DATASET RECORDS:
----

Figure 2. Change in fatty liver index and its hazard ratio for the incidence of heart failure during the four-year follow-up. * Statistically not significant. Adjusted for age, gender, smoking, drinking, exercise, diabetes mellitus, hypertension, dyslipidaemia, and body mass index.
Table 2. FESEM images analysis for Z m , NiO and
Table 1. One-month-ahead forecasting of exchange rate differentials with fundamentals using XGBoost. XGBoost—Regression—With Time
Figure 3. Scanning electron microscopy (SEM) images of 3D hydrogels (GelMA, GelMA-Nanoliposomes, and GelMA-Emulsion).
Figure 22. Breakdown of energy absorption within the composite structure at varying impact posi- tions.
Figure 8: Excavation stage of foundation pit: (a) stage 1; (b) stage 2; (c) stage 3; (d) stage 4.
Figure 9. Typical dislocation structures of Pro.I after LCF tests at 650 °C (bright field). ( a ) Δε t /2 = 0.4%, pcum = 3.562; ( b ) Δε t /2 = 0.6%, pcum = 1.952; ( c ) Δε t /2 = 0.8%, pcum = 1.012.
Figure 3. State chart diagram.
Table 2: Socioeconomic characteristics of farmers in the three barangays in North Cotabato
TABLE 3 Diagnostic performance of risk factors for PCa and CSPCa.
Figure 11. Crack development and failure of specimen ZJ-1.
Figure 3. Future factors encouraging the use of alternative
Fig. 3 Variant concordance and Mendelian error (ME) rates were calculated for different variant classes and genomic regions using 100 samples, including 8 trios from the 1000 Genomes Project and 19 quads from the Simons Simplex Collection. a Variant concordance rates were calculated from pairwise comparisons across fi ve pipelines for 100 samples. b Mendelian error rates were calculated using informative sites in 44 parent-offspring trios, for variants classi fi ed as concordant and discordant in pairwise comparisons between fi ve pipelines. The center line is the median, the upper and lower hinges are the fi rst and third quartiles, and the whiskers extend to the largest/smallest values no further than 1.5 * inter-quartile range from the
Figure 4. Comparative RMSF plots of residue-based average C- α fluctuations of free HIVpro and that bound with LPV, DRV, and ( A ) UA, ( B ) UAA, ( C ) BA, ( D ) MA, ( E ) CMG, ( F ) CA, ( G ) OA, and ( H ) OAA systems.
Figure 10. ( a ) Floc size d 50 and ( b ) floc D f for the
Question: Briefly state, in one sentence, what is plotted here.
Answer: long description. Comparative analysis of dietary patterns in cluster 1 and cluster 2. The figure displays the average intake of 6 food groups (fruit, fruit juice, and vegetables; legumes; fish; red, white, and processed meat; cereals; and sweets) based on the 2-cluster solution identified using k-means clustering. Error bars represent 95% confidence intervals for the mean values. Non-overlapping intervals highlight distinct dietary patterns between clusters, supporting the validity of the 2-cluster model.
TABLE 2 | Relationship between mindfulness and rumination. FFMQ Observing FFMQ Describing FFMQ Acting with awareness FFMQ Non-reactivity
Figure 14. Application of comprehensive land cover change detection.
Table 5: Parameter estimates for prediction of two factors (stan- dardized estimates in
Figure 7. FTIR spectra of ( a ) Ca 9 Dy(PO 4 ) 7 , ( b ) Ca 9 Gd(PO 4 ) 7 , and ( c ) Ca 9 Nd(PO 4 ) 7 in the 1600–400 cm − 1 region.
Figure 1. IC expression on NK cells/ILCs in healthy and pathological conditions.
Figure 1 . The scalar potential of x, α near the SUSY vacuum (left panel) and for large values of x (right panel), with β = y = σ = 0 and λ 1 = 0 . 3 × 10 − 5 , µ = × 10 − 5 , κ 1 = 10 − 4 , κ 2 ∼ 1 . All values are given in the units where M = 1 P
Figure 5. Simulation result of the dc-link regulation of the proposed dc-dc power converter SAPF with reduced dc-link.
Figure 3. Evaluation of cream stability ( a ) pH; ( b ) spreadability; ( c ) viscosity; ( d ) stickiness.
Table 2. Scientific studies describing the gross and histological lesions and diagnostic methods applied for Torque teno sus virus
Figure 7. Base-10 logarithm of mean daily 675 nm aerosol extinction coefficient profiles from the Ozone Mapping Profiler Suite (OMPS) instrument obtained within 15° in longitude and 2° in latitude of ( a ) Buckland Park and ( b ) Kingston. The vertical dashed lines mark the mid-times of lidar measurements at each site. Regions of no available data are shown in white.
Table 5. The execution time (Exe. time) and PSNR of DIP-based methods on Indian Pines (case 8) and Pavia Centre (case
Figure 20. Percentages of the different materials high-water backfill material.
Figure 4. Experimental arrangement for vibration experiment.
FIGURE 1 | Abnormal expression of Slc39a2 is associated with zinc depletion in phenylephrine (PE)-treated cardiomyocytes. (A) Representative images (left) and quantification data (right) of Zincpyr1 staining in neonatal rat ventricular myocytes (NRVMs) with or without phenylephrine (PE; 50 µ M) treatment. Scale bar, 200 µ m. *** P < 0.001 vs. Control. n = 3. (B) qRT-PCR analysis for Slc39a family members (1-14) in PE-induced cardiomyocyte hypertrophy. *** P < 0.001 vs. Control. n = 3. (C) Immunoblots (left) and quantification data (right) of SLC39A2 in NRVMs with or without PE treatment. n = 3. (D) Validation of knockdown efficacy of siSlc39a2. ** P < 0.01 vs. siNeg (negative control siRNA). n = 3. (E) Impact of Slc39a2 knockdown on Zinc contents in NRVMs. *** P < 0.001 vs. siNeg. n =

----

TASK ITEM: Among the entries above, locate the lines containing "Figure 22. Breakdown" and "Question: Briefly state, in", and transcribe exactly those two lines and all lines between.

OUTPUT:
Figure 22. Breakdown of energy absorption within the composite structure at varying impact posi- tions.
Figure 8: Excavation stage of foundation pit: (a) stage 1; (b) stage 2; (c) stage 3; (d) stage 4.
Figure 9. Typical dislocation structures of Pro.I after LCF tests at 650 °C (bright field). ( a ) Δε t /2 = 0.4%, pcum = 3.562; ( b ) Δε t /2 = 0.6%, pcum = 1.952; ( c ) Δε t /2 = 0.8%, pcum = 1.012.
Figure 3. State chart diagram.
Table 2: Socioeconomic characteristics of farmers in the three barangays in North Cotabato
TABLE 3 Diagnostic performance of risk factors for PCa and CSPCa.
Figure 11. Crack development and failure of specimen ZJ-1.
Figure 3. Future factors encouraging the use of alternative
Fig. 3 Variant concordance and Mendelian error (ME) rates were calculated for different variant classes and genomic regions using 100 samples, including 8 trios from the 1000 Genomes Project and 19 quads from the Simons Simplex Collection. a Variant concordance rates were calculated from pairwise comparisons across fi ve pipelines for 100 samples. b Mendelian error rates were calculated using informative sites in 44 parent-offspring trios, for variants classi fi ed as concordant and discordant in pairwise comparisons between fi ve pipelines. The center line is the median, the upper and lower hinges are the fi rst and third quartiles, and the whiskers extend to the largest/smallest values no further than 1.5 * inter-quartile range from the
Figure 4. Comparative RMSF plots of residue-based average C- α fluctuations of free HIVpro and that bound with LPV, DRV, and ( A ) UA, ( B ) UAA, ( C ) BA, ( D ) MA, ( E ) CMG, ( F ) CA, ( G ) OA, and ( H ) OAA systems.
Figure 10. ( a ) Floc size d 50 and ( b ) floc D f for the
Question: Briefly state, in one sentence, what is plotted here.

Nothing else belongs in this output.